WHAT IS REQUIRED
Please print exactly the lines from the line containing "Figure 1. Spatial" through the end of the data, no more, and keep pictures out of the copy.

DATASET CONTENT
*** Begin section ***
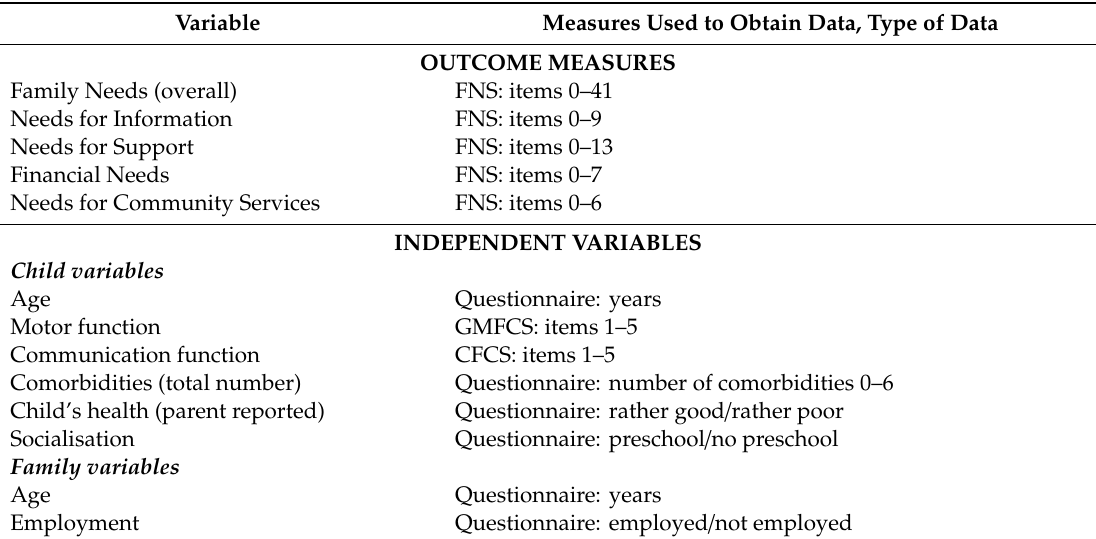
Table 3. Data used in study analysis and their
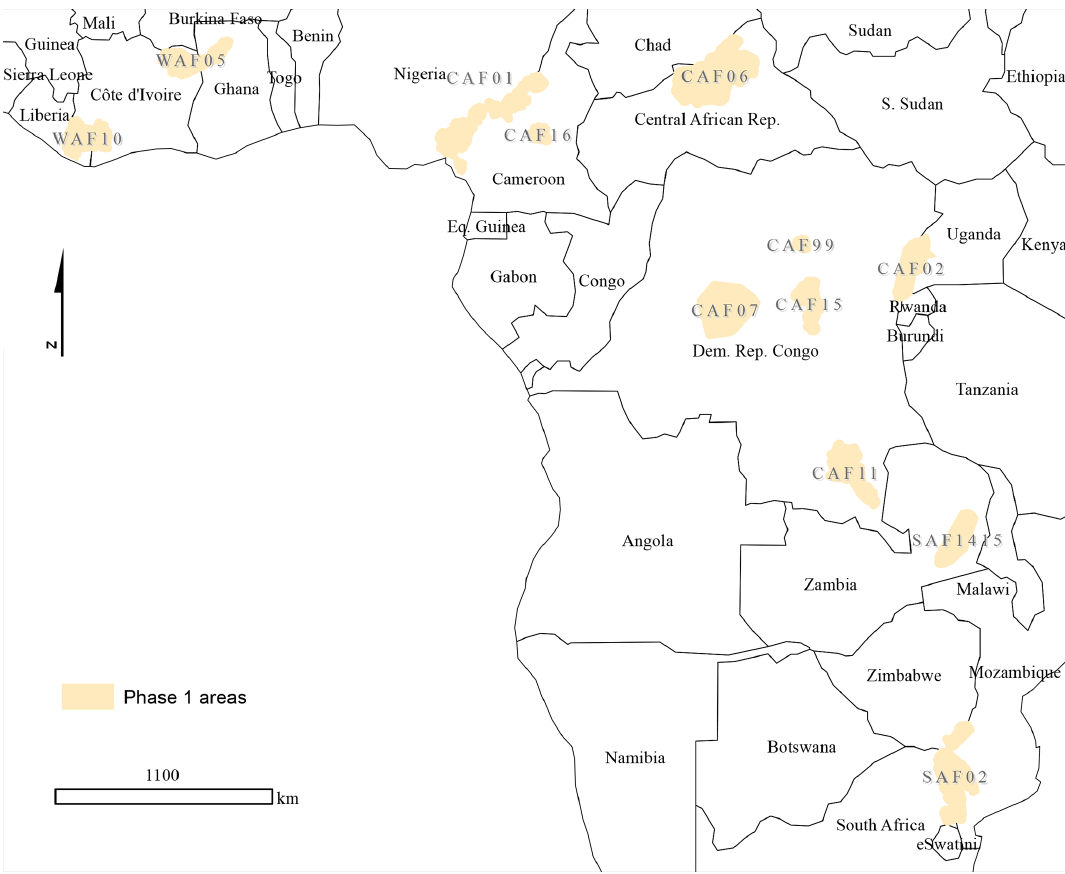
Figure 1. Spatial distribution of the key landscapes for conservation phase 1 areas.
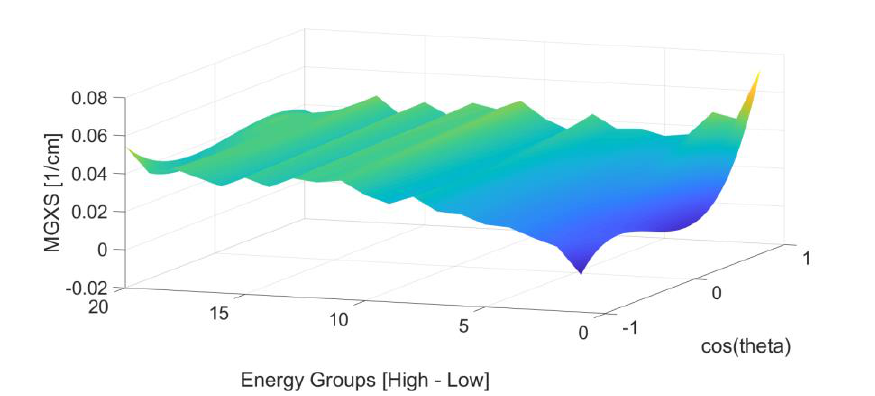
Figure 4. Scattering cross-section as a function of angle (up to P3) and energy (node located at the fuel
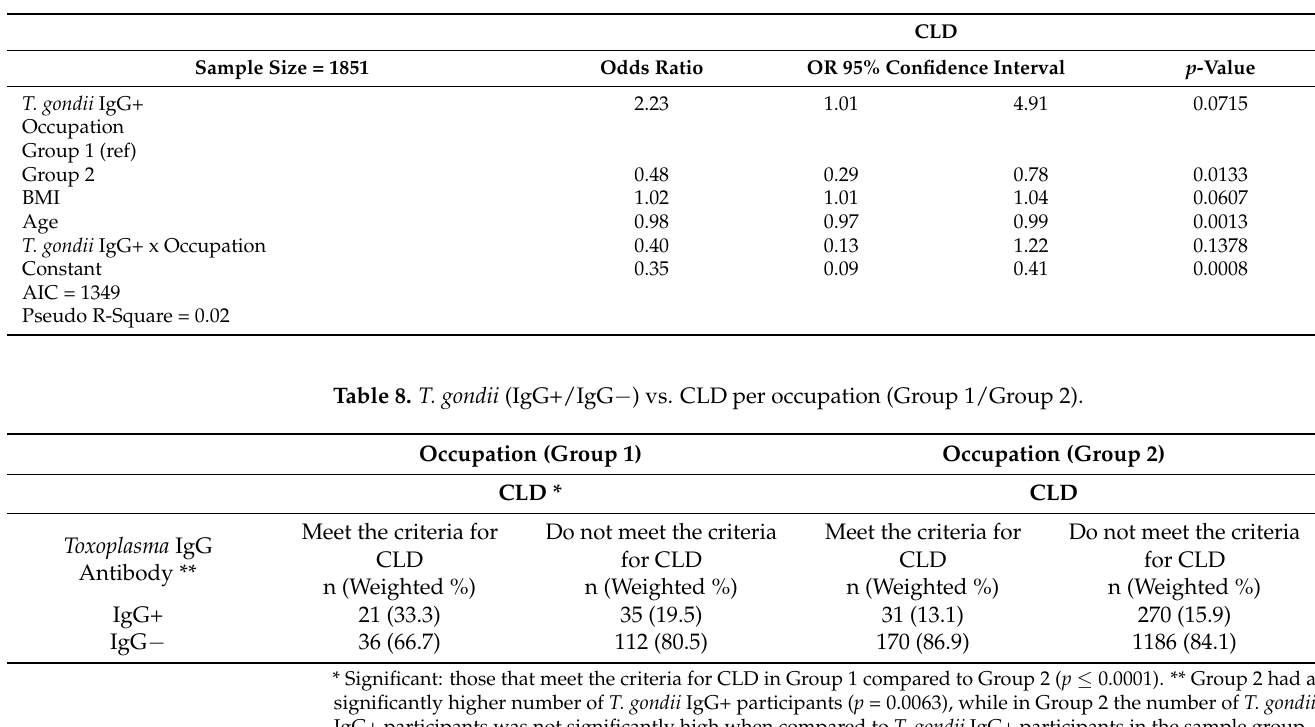
Table 7. Results of binomial logistic regression for CLD on T. gondii (IgG+/IgG − )—adjusted for BMI, age, and occupation (Group 1/Group 2).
*** End section ***
EXERCISE ANSWER
Figure 1. Spatial distribution of the key landscapes for conservation phase 1 areas.
Figure 4. Scattering cross-section as a function of angle (up to P3) and energy (node located at the fuel
Table 7. Results of binomial logistic regression for CLD on T. gondii (IgG+/IgG − )—adjusted for BMI, age, and occupation (Group 1/Group 2).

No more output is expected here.